Extracted page text data:
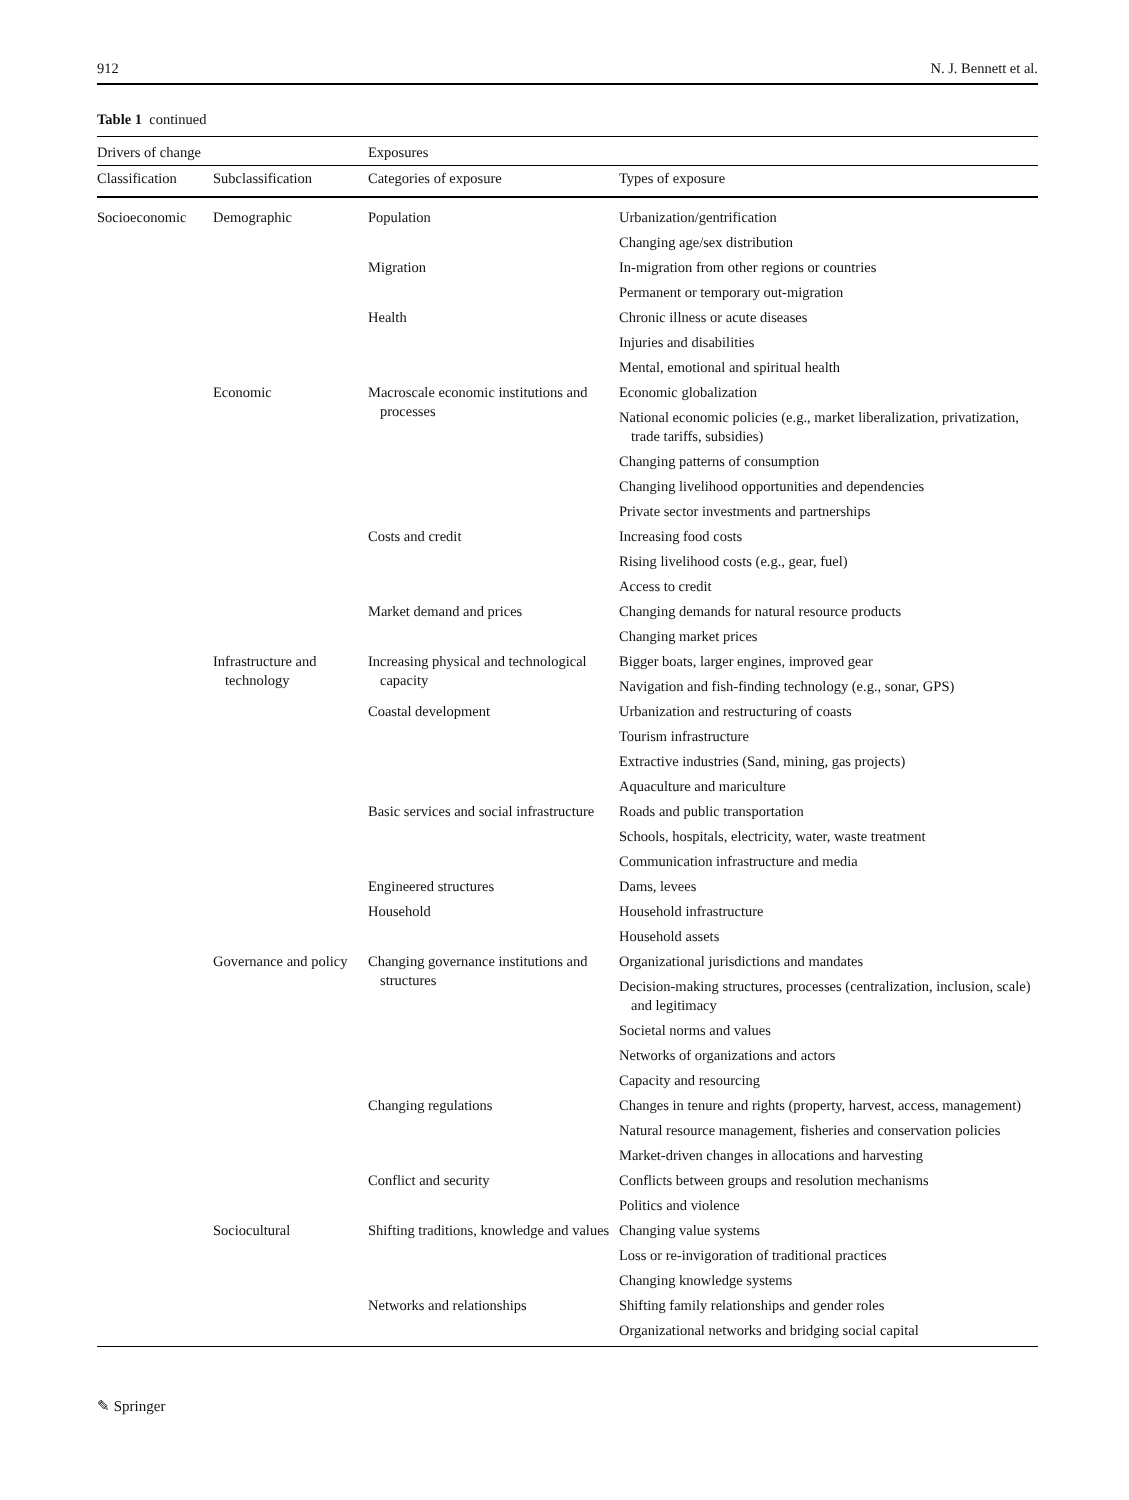912 N. J. Bennett et al.
Table 1 continued
| Drivers of change | | Exposures | |
| --- | --- | --- | --- |
| Classification | Subclassification | Categories of exposure | Types of exposure |
| Socioeconomic | Demographic | Population | Urbanization/gentrification |
| | | | Changing age/sex distribution |
| | | Migration | In-migration from other regions or countries |
| | | | Permanent or temporary out-migration |
| | | Health | Chronic illness or acute diseases |
| | | | Injuries and disabilities |
| | | | Mental, emotional and spiritual health |
| | Economic | Macroscale economic institutions and processes | Economic globalization |
| | | | National economic policies (e.g., market liberalization, privatization, trade tariffs, subsidies) |
| | | | Changing patterns of consumption |
| | | | Changing livelihood opportunities and dependencies |
| | | | Private sector investments and partnerships |
| | | Costs and credit | Increasing food costs |
| | | | Rising livelihood costs (e.g., gear, fuel) |
| | | | Access to credit |
| | | Market demand and prices | Changing demands for natural resource products |
| | | | Changing market prices |
| | Infrastructure and technology | Increasing physical and technological capacity | Bigger boats, larger engines, improved gear |
| | | | Navigation and fish-finding technology (e.g., sonar, GPS) |
| | | Coastal development | Urbanization and restructuring of coasts |
| | | | Tourism infrastructure |
| | | | Extractive industries (Sand, mining, gas projects) |
| | | | Aquaculture and mariculture |
| | | Basic services and social infrastructure | Roads and public transportation |
| | | | Schools, hospitals, electricity, water, waste treatment |
| | | | Communication infrastructure and media |
| | | Engineered structures | Dams, levees |
| | | Household | Household infrastructure |
| | | | Household assets |
| | Governance and policy | Changing governance institutions and structures | Organizational jurisdictions and mandates |
| | | | Decision-making structures, processes (centralization, inclusion, scale) and legitimacy |
| | | | Societal norms and values |
| | | | Networks of organizations and actors |
| | | | Capacity and resourcing |
| | | Changing regulations | Changes in tenure and rights (property, harvest, access, management) |
| | | | Natural resource management, fisheries and conservation policies |
| | | | Market-driven changes in allocations and harvesting |
| | | Conflict and security | Conflicts between groups and resolution mechanisms |
| | | | Politics and violence |
| | Sociocultural | Shifting traditions, knowledge and values | Changing value systems |
| | | | Loss or re-invigoration of traditional practices |
| | | | Changing knowledge systems |
| | | Networks and relationships | Shifting family relationships and gender roles |
| | | | Organizational networks and bridging social capital |
✎ Springer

» Goal of the exercise
Once you reach the line with "Types of exposure |" in the data above, copy it and every line after it exactly, up to and including the line with "access, management) |".

» Result of this exercise
| Classification | Subclassification | Categories of exposure | Types of exposure |
| Socioeconomic | Demographic | Population | Urbanization/gentrification |
| | | | Changing age/sex distribution |
| | | Migration | In-migration from other regions or countries |
| | | | Permanent or temporary out-migration |
| | | Health | Chronic illness or acute diseases |
| | | | Injuries and disabilities |
| | | | Mental, emotional and spiritual health |
| | Economic | Macroscale economic institutions and processes | Economic globalization |
| | | | National economic policies (e.g., market liberalization, privatization, trade tariffs, subsidies) |
| | | | Changing patterns of consumption |
| | | | Changing livelihood opportunities and dependencies |
| | | | Private sector investments and partnerships |
| | | Costs and credit | Increasing food costs |
| | | | Rising livelihood costs (e.g., gear, fuel) |
| | | | Access to credit |
| | | Market demand and prices | Changing demands for natural resource products |
| | | | Changing market prices |
| | Infrastructure and technology | Increasing physical and technological capacity | Bigger boats, larger engines, improved gear |
| | | | Navigation and fish-finding technology (e.g., sonar, GPS) |
| | | Coastal development | Urbanization and restructuring of coasts |
| | | | Tourism infrastructure |
| | | | Extractive industries (Sand, mining, gas projects) |
| | | | Aquaculture and mariculture |
| | | Basic services and social infrastructure | Roads and public transportation |
| | | | Schools, hospitals, electricity, water, waste treatment |
| | | | Communication infrastructure and media |
| | | Engineered structures | Dams, levees |
| | | Household | Household infrastructure |
| | | | Household assets |
| | Governance and policy | Changing governance institutions and structures | Organizational jurisdictions and mandates |
| | | | Decision-making structures, processes (centralization, inclusion, scale) and legitimacy |
| | | | Societal norms and values |
| | | | Networks of organizations and actors |
| | | | Capacity and resourcing |
| | | Changing regulations | Changes in tenure and rights (property, harvest, access, management) |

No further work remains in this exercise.